[Task item]
Among the entries below, how many lines include the word "formulier"? Reply with only the number.

[Items from a dataset]
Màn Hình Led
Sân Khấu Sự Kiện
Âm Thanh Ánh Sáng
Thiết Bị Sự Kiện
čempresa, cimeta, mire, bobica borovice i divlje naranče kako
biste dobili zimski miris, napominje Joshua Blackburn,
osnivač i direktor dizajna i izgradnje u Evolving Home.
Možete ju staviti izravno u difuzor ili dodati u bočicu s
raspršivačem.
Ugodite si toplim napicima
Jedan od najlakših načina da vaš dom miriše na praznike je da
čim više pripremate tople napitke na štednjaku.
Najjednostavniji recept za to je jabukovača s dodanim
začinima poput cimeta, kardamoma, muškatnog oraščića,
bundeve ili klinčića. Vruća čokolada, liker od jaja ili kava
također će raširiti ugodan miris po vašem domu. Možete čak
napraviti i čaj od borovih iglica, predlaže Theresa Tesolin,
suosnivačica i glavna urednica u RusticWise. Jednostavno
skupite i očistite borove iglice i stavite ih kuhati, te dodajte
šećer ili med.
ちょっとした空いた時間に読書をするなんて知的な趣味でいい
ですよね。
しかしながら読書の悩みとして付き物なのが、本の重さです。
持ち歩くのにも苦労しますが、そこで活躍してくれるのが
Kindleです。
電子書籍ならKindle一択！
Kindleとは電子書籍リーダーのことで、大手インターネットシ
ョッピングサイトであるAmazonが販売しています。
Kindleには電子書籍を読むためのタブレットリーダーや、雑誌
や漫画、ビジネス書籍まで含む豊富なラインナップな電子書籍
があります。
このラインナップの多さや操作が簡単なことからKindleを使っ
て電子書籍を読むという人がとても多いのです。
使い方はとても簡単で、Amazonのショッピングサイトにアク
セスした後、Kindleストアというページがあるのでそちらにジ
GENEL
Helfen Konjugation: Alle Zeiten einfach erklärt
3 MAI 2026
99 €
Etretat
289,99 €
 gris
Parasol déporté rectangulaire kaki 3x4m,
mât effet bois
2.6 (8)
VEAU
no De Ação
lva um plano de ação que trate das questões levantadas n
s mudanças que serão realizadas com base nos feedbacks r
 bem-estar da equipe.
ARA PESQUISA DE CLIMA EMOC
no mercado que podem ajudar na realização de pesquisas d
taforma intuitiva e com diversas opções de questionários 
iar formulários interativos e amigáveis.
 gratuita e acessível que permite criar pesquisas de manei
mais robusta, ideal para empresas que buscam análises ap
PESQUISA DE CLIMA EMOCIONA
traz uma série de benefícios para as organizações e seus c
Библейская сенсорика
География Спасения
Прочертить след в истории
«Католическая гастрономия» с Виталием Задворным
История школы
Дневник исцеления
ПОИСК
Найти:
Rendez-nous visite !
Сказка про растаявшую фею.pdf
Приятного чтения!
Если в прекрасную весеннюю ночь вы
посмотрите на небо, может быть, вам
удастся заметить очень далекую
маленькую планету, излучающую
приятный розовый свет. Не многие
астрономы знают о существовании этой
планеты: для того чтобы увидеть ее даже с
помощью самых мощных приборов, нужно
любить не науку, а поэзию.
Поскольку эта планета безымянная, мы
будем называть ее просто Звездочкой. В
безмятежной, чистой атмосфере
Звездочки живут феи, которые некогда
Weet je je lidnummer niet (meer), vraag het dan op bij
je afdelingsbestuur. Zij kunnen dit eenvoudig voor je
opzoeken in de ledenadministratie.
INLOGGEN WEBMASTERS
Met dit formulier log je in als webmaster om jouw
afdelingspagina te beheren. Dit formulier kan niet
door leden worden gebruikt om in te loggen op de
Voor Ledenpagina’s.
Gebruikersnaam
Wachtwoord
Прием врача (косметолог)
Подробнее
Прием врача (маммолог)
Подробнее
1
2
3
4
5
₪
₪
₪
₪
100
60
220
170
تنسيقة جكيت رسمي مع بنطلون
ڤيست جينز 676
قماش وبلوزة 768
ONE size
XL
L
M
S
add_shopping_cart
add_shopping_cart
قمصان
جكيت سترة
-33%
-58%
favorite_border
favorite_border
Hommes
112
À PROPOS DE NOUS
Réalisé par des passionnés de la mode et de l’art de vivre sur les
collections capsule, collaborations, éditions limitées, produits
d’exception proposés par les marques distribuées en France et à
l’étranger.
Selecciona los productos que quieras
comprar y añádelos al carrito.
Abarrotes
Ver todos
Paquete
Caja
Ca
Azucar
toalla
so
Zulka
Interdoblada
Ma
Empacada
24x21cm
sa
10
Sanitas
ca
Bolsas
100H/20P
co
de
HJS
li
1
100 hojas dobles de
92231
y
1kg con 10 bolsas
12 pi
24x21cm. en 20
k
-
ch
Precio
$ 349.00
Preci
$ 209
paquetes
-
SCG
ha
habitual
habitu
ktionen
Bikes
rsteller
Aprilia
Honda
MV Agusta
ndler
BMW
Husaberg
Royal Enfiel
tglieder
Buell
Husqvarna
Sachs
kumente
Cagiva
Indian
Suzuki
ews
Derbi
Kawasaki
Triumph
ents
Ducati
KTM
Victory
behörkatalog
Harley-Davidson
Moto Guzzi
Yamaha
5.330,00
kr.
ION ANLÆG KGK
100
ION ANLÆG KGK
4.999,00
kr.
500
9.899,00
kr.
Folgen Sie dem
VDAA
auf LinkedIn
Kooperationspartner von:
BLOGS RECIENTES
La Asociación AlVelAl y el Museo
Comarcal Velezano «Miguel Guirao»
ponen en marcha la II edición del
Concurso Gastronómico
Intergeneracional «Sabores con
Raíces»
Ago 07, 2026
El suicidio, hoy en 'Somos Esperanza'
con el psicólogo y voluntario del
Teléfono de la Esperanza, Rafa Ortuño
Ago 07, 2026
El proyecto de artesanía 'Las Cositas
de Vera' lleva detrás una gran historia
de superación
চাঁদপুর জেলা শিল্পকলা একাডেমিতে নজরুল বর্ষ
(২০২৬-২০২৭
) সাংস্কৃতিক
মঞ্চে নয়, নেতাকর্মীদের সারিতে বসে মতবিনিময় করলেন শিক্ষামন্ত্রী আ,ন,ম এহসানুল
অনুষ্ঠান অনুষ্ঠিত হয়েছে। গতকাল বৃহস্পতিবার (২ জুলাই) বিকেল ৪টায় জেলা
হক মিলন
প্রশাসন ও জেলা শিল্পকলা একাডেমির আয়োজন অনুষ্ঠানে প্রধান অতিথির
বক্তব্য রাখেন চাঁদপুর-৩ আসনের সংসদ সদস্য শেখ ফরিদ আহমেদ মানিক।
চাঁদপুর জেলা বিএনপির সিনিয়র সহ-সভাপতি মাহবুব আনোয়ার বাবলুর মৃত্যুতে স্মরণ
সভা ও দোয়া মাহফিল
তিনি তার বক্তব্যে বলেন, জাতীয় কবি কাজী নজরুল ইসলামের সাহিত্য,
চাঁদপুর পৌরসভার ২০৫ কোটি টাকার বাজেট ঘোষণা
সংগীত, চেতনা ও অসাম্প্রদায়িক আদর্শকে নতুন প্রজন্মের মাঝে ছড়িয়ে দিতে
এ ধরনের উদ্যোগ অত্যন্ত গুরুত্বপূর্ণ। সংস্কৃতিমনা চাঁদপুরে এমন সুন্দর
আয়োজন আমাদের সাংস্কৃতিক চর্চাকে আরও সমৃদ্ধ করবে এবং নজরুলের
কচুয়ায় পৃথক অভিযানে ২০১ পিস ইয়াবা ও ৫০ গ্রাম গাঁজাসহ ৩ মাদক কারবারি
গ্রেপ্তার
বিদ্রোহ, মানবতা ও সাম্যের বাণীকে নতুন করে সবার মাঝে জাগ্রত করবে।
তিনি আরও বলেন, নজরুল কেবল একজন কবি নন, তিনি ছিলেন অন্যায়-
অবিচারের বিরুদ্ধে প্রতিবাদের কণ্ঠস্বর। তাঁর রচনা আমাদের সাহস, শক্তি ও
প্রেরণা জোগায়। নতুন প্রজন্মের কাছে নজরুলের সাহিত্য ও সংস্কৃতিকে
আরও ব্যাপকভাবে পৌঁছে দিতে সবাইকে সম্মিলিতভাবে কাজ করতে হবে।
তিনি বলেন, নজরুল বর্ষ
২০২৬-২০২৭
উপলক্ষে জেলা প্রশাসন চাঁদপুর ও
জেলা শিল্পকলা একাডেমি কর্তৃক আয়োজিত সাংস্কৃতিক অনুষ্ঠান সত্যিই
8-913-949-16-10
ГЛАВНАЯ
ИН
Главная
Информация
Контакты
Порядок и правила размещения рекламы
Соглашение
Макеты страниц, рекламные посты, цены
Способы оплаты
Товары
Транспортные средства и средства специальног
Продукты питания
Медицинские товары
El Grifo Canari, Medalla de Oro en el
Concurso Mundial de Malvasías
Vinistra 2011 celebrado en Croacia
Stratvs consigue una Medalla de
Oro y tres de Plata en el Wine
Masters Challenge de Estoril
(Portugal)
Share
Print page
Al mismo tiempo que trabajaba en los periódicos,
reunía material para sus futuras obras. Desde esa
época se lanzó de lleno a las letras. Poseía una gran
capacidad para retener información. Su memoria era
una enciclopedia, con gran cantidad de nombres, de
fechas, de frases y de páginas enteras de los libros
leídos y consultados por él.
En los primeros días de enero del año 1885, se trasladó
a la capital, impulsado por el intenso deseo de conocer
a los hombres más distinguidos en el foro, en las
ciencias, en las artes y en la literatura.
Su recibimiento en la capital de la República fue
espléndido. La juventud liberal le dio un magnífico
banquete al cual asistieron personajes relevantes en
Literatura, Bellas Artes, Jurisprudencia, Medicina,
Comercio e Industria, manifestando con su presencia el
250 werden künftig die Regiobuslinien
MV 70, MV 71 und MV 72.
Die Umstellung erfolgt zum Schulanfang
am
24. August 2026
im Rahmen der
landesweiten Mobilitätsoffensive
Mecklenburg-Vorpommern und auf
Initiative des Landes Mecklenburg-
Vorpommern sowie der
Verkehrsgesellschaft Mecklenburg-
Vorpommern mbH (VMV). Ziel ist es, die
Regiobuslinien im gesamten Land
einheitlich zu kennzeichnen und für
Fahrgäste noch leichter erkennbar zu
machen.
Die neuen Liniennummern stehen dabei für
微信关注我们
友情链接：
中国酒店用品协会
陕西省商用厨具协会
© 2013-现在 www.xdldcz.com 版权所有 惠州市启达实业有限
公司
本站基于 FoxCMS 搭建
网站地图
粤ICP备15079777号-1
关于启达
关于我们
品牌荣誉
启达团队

[Your response]
2